Transcribed page contents =
*-*-*

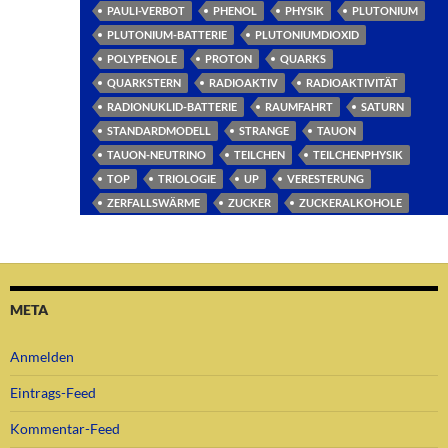
PAULI-VERBOT
PHENOL
PHYSIK
PLUTONIUM
PLUTONIUM-BATTERIE
PLUTONIUMDIOXID
POLYPENOLE
PROTON
QUARKS
QUARKSTERN
RADIOAKTIV
RADIOAKTIVITÄT
RADIONUKLID-BATTERIE
RAUMFAHRT
SATURN
STANDARDMODELL
STRANGE
TAUON
TAUON-NEUTRINO
TEILCHEN
TEILCHENPHYSIK
TOP
TRIOLOGIE
UP
VERESTERUNG
ZERFALLSWÄRME
ZUCKER
ZUCKERALKOHOLE
META
Anmelden
Eintrags-Feed
Kommentar-Feed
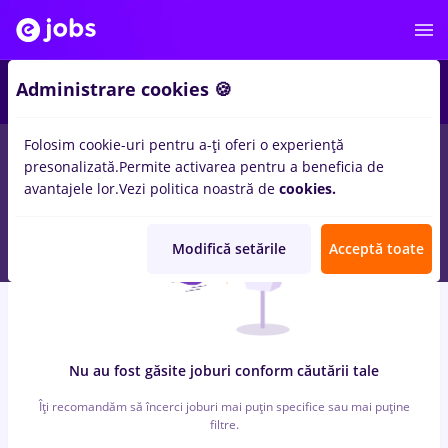
2
Administrare cookies 🍪
Folosim cookie-uri pentru a-ți oferi o experiență
0
locuri de munca
altex
in
Medicina / Sanatate
presonalizată.
Permite activarea pentru a beneficia de
avantajele lor.
Vezi politica noastră de
cookies.
Modifică setările
Acceptă toate
Nu au fost găsite joburi conform căutării tale
Îți recomandăm să încerci joburi mai puțin specifice sau mai puține
filtre.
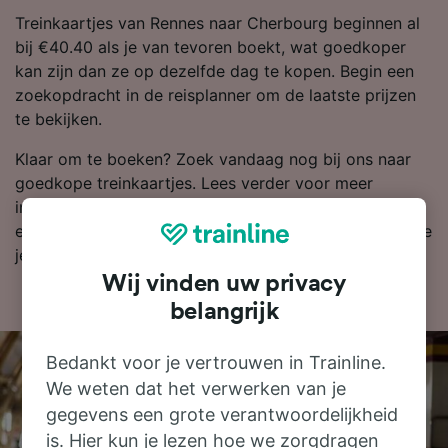
Treinkaartjes van Rennes naar Cherbourg beginnen al
bij €40.40 als je van tevoren boekt, wat goedkoper
kan zijn dan ze op dezelfde dag te kopen. Begin een
zoekopdracht in de reisplanner om de laatste prijzen
te bekijken.
Klaar om te boeken? Zoek vandaag nog bij ons naar
goedkope treinkaartjes. Lees verder voor meer
informatie, zoals onze dienstregeling, waarin je de
eerste en laatste treinen kunt bekijken en tips over hoe
je goedkope treinkaartjes kunt vinden.
Wij vinden uw privacy
belangrijk
Bedankt voor je vertrouwen in Trainline.
We weten dat het verwerken van je
gegevens een grote verantwoordelijkheid
is. Hier kun je lezen hoe we zorgdragen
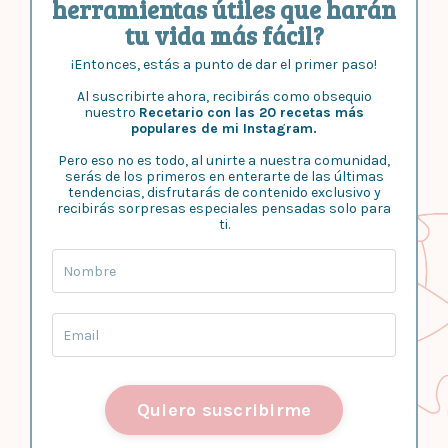
herramientas útiles que harán
tu vida más fácil?
¡Entonces, estás a punto de dar el primer paso!
Al suscribirte ahora, recibirás como obsequio
nuestro
Recetario con las 20 recetas más
populares de mi Instagram.
Pero eso no es todo, al unirte a nuestra comunidad,
serás de los primeros en enterarte de las últimas
tendencias, disfrutarás de contenido exclusivo y
recibirás sorpresas especiales pensadas solo para
ti.
Quiero suscribirme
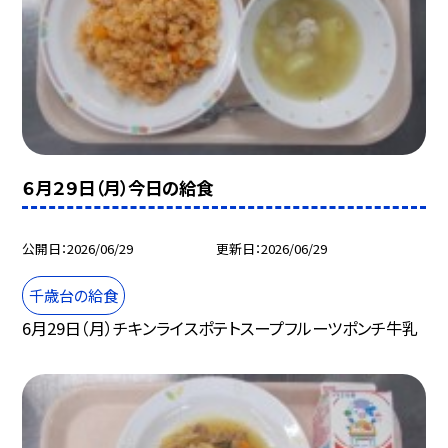
６月２９日（月）今日の給食
公開日
2026/06/29
更新日
2026/06/29
千歳台の給食
6月29日（月）チキンライスポテトスープフルーツポンチ牛乳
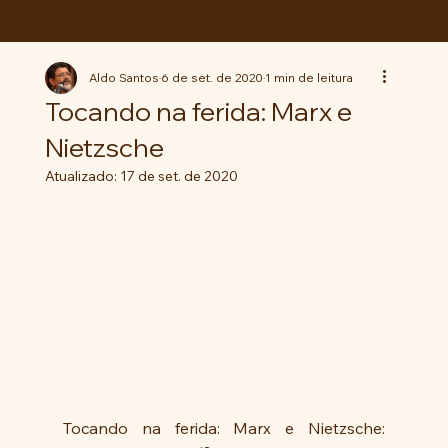
ABC da LUTA
Aldo Santos
6 de set. de 2020
1 min de leitura
Tocando na ferida: Marx e
Nietzsche
Atualizado:
17 de set. de 2020
Tocando na ferida: Marx e Nietzsche:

*-*-*

Task to carry out = Without carrying over any picture, write out the entries above once more, exactly.

Task answer =
PAULI-VERBOT
PHENOL
PHYSIK
PLUTONIUM
PLUTONIUM-BATTERIE
PLUTONIUMDIOXID
POLYPENOLE
PROTON
QUARKS
QUARKSTERN
RADIOAKTIV
RADIOAKTIVITÄT
RADIONUKLID-BATTERIE
RAUMFAHRT
SATURN
STANDARDMODELL
STRANGE
TAUON
TAUON-NEUTRINO
TEILCHEN
TEILCHENPHYSIK
TOP
TRIOLOGIE
UP
VERESTERUNG
ZERFALLSWÄRME
ZUCKER
ZUCKERALKOHOLE
META
Anmelden
Eintrags-Feed
Kommentar-Feed
2
Administrare cookies 🍪
Folosim cookie-uri pentru a-ți oferi o experiență
0
locuri de munca
altex
in
Medicina / Sanatate
presonalizată.
Permite activarea pentru a beneficia de
avantajele lor.
Vezi politica noastră de
cookies.
Modifică setările
Acceptă toate
Nu au fost găsite joburi conform căutării tale
Îți recomandăm să încerci joburi mai puțin specifice sau mai puține
filtre.
Treinkaartjes van Rennes naar Cherbourg beginnen al
bij €40.40 als je van tevoren boekt, wat goedkoper
kan zijn dan ze op dezelfde dag te kopen. Begin een
zoekopdracht in de reisplanner om de laatste prijzen
te bekijken.
Klaar om te boeken? Zoek vandaag nog bij ons naar
goedkope treinkaartjes. Lees verder voor meer
informatie, zoals onze dienstregeling, waarin je de
eerste en laatste treinen kunt bekijken en tips over hoe
je goedkope treinkaartjes kunt vinden.
Wij vinden uw privacy
belangrijk
Bedankt voor je vertrouwen in Trainline.
We weten dat het verwerken van je
gegevens een grote verantwoordelijkheid
is. Hier kun je lezen hoe we zorgdragen
herramientas útiles que harán
tu vida más fácil?
¡Entonces, estás a punto de dar el primer paso!
Al suscribirte ahora, recibirás como obsequio
nuestro
Recetario con las 20 recetas más
populares de mi Instagram.
Pero eso no es todo, al unirte a nuestra comunidad,
serás de los primeros en enterarte de las últimas
tendencias, disfrutarás de contenido exclusivo y
recibirás sorpresas especiales pensadas solo para
ti.
Quiero suscribirme
６月２９日（月）今日の給食
公開日
2026/06/29
更新日
2026/06/29
千歳台の給食
6月29日（月）チキンライスポテトスープフルーツポンチ牛乳
ABC da LUTA
Aldo Santos
6 de set. de 2020
1 min de leitura
Tocando na ferida: Marx e
Nietzsche
Atualizado:
17 de set. de 2020
Tocando na ferida: Marx e Nietzsche:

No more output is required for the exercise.